In confirming the relationship to Retail Dive, Venmo spokespeople added, "We are experiencing strong interest from merchants who want access to Venmo’s highly engaged user base. We’re seeing in some instances that the appeal of Venmo has prompted some of the largest and most influential U.S. merchants to expand existing — or begin new — processing relationships with PayPal. We are very excited about the potential here and think it represents a meaningful opportunity for us over the longer-term."
At the same time, Venmo has reportedly been mulling the introduction of a physical debit card to expand its presence in brick-and-mortar point-of-sale. The upstart payments brand appears to be making its long-awaited move beyond P2P payments.
As for PayPal, the company can most likely do just fine on its own, but hitching its wagon to Venmo is starting to sound like a pretty good idea as the payments company looks to expand as far and wide as it can in a crowded payments space. Venmo processed more than $17 billion in P2P payments last year, and 68% of people in their 20s and 30s who use payment apps use Venmo. It represents a massive hive of active commerce that retailers could easily get a piece of if they allowed Venmo users to use the payment app they like best when they reach the mobile/online checkout page.

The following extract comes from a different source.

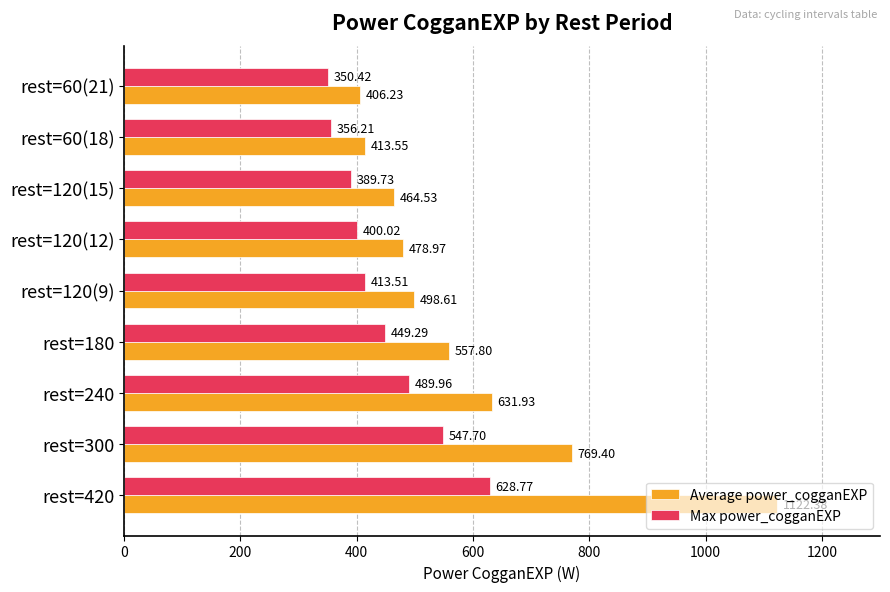

What is the average value of the Max power_cogganEXP series?

447.3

At least that's the assumption — and maybe that's why Venmo seems to be moving somewhat quietly and modestly into the merchant marketplace. It might take some hard results before retailers are willing to believe that Venmo can bring them more traffic and more millennial purchases. Thus far, the Williams-Sonoma deal is one of very few that the company has acknowledged, but if this one shows positive results, we might start to hear a lot more about e-commerce merchants accepting Venmo in 2018.